Previously this high ground was held by the Vigenere, then likely ‘Solitaire’, and perhaps then ‘Mirdek’, ciphers. Being a mathematician and having a detective bent, while studying at Orange Coast College and UCI,  I became very interested in mathematical puzzles and cryptography. I personally studied and researched as an enthusiast in this area over the last few decades. Then, in recent years, I went on to develop proprietary computerized cryptograph algorithms and applications. After reading ‘The Code Book’ by Simon Singh, I looked for a way to combine the best of the hand done and the very strong and successful mechanized ciphers used up to the time of computers in a way that could be implemented simply with pencil and paper, while being resistant to modern computerized cryptanalysis. From this vantage point I devised the E-Cipher.

The E-Cipher, and its derivations, are considered protected as intellectual property to the fullest extent of the copyright laws. I do hereby grant free private (non commercial) personal use of the E-Cipher to anyone using it in connection with ethical and legal activities.

## Strength of the algorithm

The E-Cipher uses (what I call) a metamorphing poly-alphabet character substitution algorithm. This has the effect that the mapping from plain text to cipher text is different for every character of a message. Testing shows that the pattern of the character mapping does not appear to repeat even after 100s of thousands of characters, and perhaps more than millions. With some ‘weak’ keys minor cyclic patterns occur on the order of one character substitution in 650, statistically speaking. This poses virtually no risk in messages not too many kilobytes long; and longer messages are not expected with a hand performed algorithm.

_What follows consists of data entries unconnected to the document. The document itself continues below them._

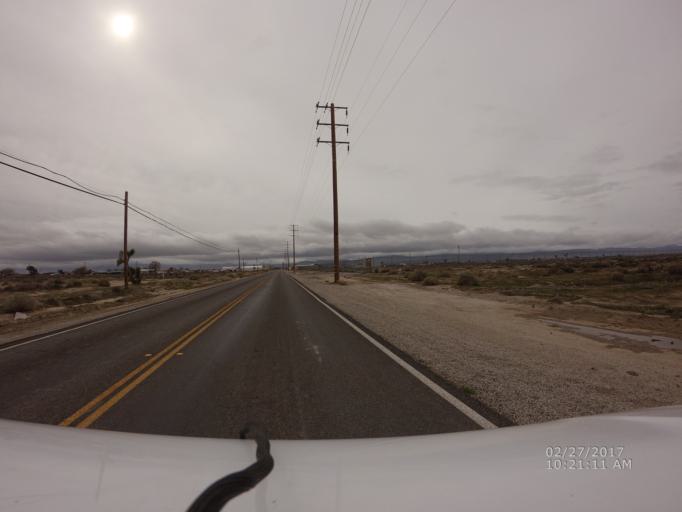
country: US
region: California
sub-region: Los Angeles County
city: Lancaster
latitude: 34.7290
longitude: -118.1308
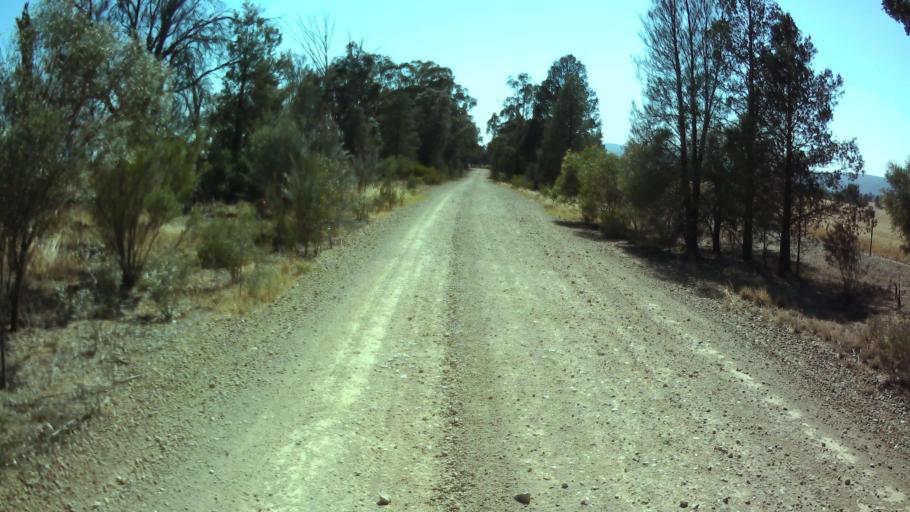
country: AU
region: New South Wales
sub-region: Weddin
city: Grenfell
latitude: -33.9041
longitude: 147.8596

This algorithm does not do a simple function on the plaintext character like adding a value (regardless of how random the value is) and doing a modulo operation, such that with two encryptions using the same key you could apply a mathematical function to the two messages, eliminating the key and allowing easy attack on the messages. Therefore with E-Cipher one could reuse a key if it were absolutely necessary. Further by not being an output-feedback mode stream cipher, a mistake in encryption or decryption will not necessarily render the remaining deciphered text totally unreadable.

Ease of Use

The implementation of the algorithm is easy to learn and perform. Nothing other than some paper and a writing instrument is needed, unlike ‘Solitaire’, which requires a deck of cards. Further the key or keys are simply any set of alphabetic characters, words or phrases; and can be agreed upon or transmitted by a vast variety of means. There is no exchanging of a card deck or special key arrangements or restrictions. At most, users may need to practice printing or put tick marks or creases on their paper to help in alignment of groups of characters if their printing is insufficiently neat and consistent. Initially grid paper could be used.

The E-Cipher can be even easier, faster, and hence more efficient, with the use of a text editor (using a mono-space font). With its ability to cut, paste, shift around, and line up text, the implementation of this algorithm is very fast and easy to be accurate. You can encrypt or decrypt at a rate of more than 10 characters in three minutes, including the needed ‘key’ processing. All of this without using some incriminating application but instead a standard utility on most any computer devices. Further there is no paper trail. A file does not need to be created; just delete the context and close the app without saving anything.